=== Record set ===
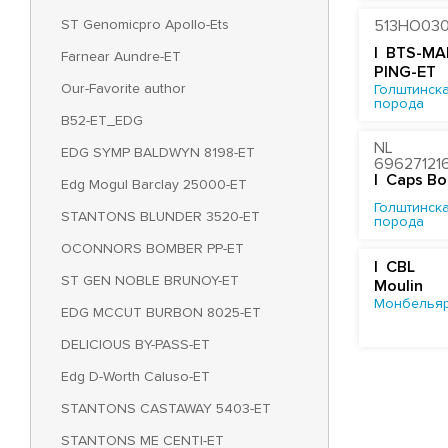
ST Genomicpro Apollo-Ets
513HO03
| BTS-MA
Farnear Aundre-ET
PING-ET
Our-Favorite author
Голштинска
порода
B52-ET_EDG
NL
EDG SYMP BALDWYN 8198-ET
69627121
| Caps B
Edg Mogul Barclay 25000-ET
Голштинска
STANTONS BLUNDER 3520-ET
порода
OCONNORS BOMBER PP-ET
| CBL
ST GEN NOBLE BRUNOY-ET
Moulin
Монбельяр
EDG MCCUT BURBON 8025-ET
DELICIOUS BY-PASS-ET
Edg D-Worth Caluso-ET
STANTONS CASTAWAY 5403-ET
STANTONS ME CENTI-ET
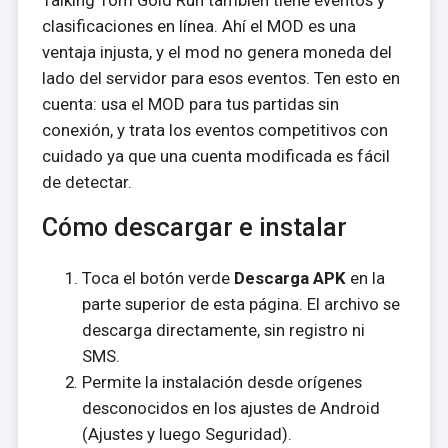
clasificaciones en línea. Ahí el MOD es una
ventaja injusta, y el mod no genera moneda del
lado del servidor para esos eventos. Ten esto en
cuenta: usa el MOD para tus partidas sin
conexión, y trata los eventos competitivos con
cuidado ya que una cuenta modificada es fácil
de detectar.
Cómo descargar e instalar
Toca el botón verde
Descarga APK
en la
parte superior de esta página. El archivo se
descarga directamente, sin registro ni
SMS.
Permite la instalación desde orígenes
desconocidos en los ajustes de Android
(Ajustes y luego Seguridad).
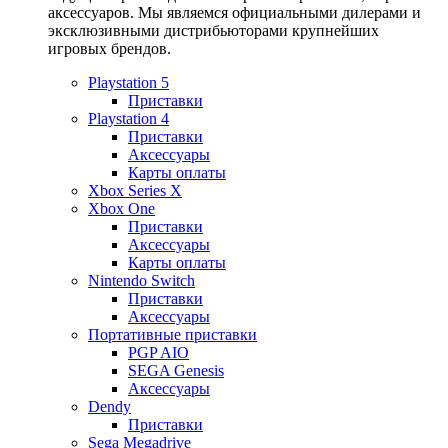
аксессуаров. Мы являемся официальными дилерами и
эксклюзивными дистрибьюторами крупнейших
игровых брендов.
Playstation 5
Приставки
Playstation 4
Приставки
Аксессуары
Карты оплаты
Xbox Series X
Xbox One
Приставки
Аксессуары
Карты оплаты
Nintendo Switch
Приставки
Аксессуары
Портативные приставки
PGP AIO
SEGA Genesis
Аксессуары
Dendy
Приставки
Sega Megadrive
===
• **Work to complete**: An exact copy of all the entries is required, and it must contain no pictures.

• **Task output**:
ST Genomicpro Apollo-Ets
513HO03
| BTS-MA
Farnear Aundre-ET
PING-ET
Our-Favorite author
Голштинска
порода
B52-ET_EDG
NL
EDG SYMP BALDWYN 8198-ET
69627121
| Caps B
Edg Mogul Barclay 25000-ET
Голштинска
STANTONS BLUNDER 3520-ET
порода
OCONNORS BOMBER PP-ET
| CBL
ST GEN NOBLE BRUNOY-ET
Moulin
Монбельяр
EDG MCCUT BURBON 8025-ET
DELICIOUS BY-PASS-ET
Edg D-Worth Caluso-ET
STANTONS CASTAWAY 5403-ET
STANTONS ME CENTI-ET
clasificaciones en línea. Ahí el MOD es una
ventaja injusta, y el mod no genera moneda del
lado del servidor para esos eventos. Ten esto en
cuenta: usa el MOD para tus partidas sin
conexión, y trata los eventos competitivos con
cuidado ya que una cuenta modificada es fácil
de detectar.
Cómo descargar e instalar
Toca el botón verde
Descarga APK
en la
parte superior de esta página. El archivo se
descarga directamente, sin registro ni
SMS.
Permite la instalación desde orígenes
desconocidos en los ajustes de Android
(Ajustes y luego Seguridad).
аксессуаров. Мы являемся официальными дилерами и
эксклюзивными дистрибьюторами крупнейших
игровых брендов.
Playstation 5
Приставки
Playstation 4
Приставки
Аксессуары
Карты оплаты
Xbox Series X
Xbox One
Приставки
Аксессуары
Карты оплаты
Nintendo Switch
Приставки
Аксессуары
Портативные приставки
PGP AIO
SEGA Genesis
Аксессуары
Dendy
Приставки
Sega Megadrive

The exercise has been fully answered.